The emails, obtained through a public records request by Progress Michigan, a liberal advocacy group, indicate that county health officials were concerned last March about a wave of Legionnaires’ cases, and were at the time raising the possibility of a connection to the city’s switch to a new water source, the Flint River.

“Essentially,” the county health officials are “putting up the flare” and asserting that the “uptick in cases is directly attributable to the river as a drinking water source,” said an official at the Michigan Department of Environmental Quality in an email to his state colleagues March 13.

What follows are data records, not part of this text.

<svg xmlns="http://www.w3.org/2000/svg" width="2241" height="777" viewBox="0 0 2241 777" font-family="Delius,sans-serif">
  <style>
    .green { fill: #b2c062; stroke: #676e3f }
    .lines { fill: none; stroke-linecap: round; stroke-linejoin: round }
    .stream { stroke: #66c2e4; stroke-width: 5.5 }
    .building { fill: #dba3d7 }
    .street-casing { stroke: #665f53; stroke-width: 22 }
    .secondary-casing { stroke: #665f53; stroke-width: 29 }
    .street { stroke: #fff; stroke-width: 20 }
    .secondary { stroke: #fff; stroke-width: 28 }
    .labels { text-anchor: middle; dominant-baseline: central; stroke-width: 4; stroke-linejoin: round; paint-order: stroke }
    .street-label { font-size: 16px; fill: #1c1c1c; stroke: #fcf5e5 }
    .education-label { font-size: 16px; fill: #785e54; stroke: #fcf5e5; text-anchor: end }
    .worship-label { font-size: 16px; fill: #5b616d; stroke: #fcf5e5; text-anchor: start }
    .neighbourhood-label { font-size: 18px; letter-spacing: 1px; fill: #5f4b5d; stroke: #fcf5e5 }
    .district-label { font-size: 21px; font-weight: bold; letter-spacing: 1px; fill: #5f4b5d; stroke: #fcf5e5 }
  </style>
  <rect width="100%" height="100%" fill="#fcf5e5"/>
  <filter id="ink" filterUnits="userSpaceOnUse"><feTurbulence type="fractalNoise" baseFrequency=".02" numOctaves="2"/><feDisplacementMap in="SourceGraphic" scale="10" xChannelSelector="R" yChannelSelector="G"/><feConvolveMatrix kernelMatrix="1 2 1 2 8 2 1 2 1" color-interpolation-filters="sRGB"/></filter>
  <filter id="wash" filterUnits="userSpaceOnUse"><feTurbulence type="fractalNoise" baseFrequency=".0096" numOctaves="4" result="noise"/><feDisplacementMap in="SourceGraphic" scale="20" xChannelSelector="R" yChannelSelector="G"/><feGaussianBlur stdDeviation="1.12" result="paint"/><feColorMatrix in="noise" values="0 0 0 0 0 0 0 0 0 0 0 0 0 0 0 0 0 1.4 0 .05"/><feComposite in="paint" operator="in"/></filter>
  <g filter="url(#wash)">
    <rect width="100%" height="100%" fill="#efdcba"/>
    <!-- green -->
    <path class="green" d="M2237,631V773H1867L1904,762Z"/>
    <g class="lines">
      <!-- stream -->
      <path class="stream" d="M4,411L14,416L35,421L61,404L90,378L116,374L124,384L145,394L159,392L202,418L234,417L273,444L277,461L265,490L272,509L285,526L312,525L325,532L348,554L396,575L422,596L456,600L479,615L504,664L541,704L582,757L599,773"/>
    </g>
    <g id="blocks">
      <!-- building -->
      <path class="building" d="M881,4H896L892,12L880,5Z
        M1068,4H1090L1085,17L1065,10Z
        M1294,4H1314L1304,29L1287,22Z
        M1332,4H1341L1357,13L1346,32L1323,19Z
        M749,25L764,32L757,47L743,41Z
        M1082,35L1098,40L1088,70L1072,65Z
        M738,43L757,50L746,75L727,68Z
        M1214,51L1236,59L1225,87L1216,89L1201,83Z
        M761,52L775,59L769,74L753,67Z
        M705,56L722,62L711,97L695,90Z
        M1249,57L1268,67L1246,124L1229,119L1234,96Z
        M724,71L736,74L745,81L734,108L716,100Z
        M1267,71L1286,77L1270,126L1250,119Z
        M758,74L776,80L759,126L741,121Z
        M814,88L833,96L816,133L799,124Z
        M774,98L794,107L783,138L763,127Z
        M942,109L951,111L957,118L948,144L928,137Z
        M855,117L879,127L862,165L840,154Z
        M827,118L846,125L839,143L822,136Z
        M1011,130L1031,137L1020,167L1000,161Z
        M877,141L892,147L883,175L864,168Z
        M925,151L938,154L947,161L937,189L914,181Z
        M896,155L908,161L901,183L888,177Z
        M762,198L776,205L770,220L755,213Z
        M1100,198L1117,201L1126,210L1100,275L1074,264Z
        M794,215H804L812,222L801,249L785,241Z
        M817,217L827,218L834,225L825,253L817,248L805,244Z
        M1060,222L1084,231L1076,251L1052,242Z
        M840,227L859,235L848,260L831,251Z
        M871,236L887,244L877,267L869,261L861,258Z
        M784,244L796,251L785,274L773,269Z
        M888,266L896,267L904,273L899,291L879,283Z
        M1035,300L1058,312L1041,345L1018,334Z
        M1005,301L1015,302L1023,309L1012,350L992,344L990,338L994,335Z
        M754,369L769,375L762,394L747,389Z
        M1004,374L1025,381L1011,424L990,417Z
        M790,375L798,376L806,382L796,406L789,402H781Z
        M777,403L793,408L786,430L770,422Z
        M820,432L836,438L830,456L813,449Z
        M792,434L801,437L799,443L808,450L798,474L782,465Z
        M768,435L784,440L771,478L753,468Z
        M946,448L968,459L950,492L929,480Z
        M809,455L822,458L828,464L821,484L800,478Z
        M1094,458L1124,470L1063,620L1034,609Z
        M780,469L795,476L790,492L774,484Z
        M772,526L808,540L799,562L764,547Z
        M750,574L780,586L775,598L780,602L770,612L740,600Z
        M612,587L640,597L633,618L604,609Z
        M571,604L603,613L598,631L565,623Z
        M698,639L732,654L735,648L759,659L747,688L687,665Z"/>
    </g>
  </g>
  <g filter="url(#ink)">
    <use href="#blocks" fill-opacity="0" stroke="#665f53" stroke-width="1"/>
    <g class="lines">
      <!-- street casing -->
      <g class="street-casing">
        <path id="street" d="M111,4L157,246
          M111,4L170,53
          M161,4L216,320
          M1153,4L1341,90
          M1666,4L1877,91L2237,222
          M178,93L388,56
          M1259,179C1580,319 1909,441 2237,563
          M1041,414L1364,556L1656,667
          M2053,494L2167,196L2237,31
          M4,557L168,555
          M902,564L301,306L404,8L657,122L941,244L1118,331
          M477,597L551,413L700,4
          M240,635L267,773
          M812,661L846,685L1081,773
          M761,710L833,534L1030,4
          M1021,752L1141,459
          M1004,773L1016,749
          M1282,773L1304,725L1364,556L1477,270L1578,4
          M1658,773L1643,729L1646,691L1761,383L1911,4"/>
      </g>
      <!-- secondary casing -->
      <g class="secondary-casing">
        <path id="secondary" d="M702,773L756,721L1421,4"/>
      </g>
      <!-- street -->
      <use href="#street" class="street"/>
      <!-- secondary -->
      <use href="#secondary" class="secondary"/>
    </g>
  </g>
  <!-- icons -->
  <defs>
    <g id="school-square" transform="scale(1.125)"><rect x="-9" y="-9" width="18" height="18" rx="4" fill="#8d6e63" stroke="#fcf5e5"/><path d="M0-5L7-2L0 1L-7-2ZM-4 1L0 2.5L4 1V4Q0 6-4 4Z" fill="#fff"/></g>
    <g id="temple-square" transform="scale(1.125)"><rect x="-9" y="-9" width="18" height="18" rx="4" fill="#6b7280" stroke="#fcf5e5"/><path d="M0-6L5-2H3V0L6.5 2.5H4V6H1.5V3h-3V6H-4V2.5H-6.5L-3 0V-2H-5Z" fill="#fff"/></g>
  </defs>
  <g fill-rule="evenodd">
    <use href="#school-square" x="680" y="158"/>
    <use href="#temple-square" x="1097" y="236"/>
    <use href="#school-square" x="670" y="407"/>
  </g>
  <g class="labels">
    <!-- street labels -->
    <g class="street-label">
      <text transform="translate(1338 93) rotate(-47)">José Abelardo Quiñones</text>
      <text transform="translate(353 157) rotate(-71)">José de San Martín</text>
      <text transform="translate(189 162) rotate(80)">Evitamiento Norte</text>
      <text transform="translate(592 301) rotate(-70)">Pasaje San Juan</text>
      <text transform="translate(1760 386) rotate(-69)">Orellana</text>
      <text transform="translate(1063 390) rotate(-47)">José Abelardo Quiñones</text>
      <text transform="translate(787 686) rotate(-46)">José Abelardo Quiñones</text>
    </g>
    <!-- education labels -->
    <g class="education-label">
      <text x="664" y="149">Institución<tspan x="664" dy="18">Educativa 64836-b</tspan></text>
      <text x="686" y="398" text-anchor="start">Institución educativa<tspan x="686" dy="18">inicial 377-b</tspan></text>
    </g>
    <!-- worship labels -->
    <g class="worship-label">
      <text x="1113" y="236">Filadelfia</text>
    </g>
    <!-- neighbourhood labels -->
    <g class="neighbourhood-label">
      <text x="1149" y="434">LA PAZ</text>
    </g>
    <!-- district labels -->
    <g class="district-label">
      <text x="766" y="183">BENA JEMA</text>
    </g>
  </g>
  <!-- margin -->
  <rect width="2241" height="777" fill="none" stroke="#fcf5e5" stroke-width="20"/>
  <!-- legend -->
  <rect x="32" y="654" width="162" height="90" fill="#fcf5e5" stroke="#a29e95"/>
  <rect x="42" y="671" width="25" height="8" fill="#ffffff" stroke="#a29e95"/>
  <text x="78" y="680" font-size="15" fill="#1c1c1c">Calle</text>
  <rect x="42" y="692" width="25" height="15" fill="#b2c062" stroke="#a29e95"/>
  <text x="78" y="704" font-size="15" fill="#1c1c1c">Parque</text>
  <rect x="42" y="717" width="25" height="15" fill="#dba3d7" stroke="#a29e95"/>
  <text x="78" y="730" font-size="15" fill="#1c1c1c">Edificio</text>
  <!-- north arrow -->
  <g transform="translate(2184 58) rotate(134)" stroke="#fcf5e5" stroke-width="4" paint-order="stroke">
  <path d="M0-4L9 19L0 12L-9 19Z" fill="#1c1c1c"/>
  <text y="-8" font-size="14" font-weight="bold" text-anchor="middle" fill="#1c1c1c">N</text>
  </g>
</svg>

Mr. Snyder, a Republican who has faced the harshest criticism of his tenure for his handling of the crisis in Flint, announced Jan. 13 that the state had concerns about whether the water supply might be connected to an increase in cases of the disease, which can be fatal.

A spokesman for the governor said Thursday that he had not been briefed by his aides on the issue until January, shortly before he made his public statements on it.

“He took action promptly and released the information publicly,” the spokesman, Dave Murray, said.

Concerns about Flint’s water have largely focused on the presence of lead. Since Flint, a shrinking city of fewer than 100,000, switched its source in April 2014 to save money, the water has had rising, dangerous lead levels as well as unsafe levels of fecal coliform bacteria. After extra chlorine was added to treat that bacteria, levels of a contaminant from extra chlorine also increased.

But at the same time, the emails suggest, county health officials were noting another problem: a wave of Legionnaires’ disease cases.
Real nice piece of work that Gov. Snyder. Public whipping would be too good for him. But even though in his world government is meant to be ineffective, it is hard to understand why he would take this route at all. There was never any chance he would kill them all.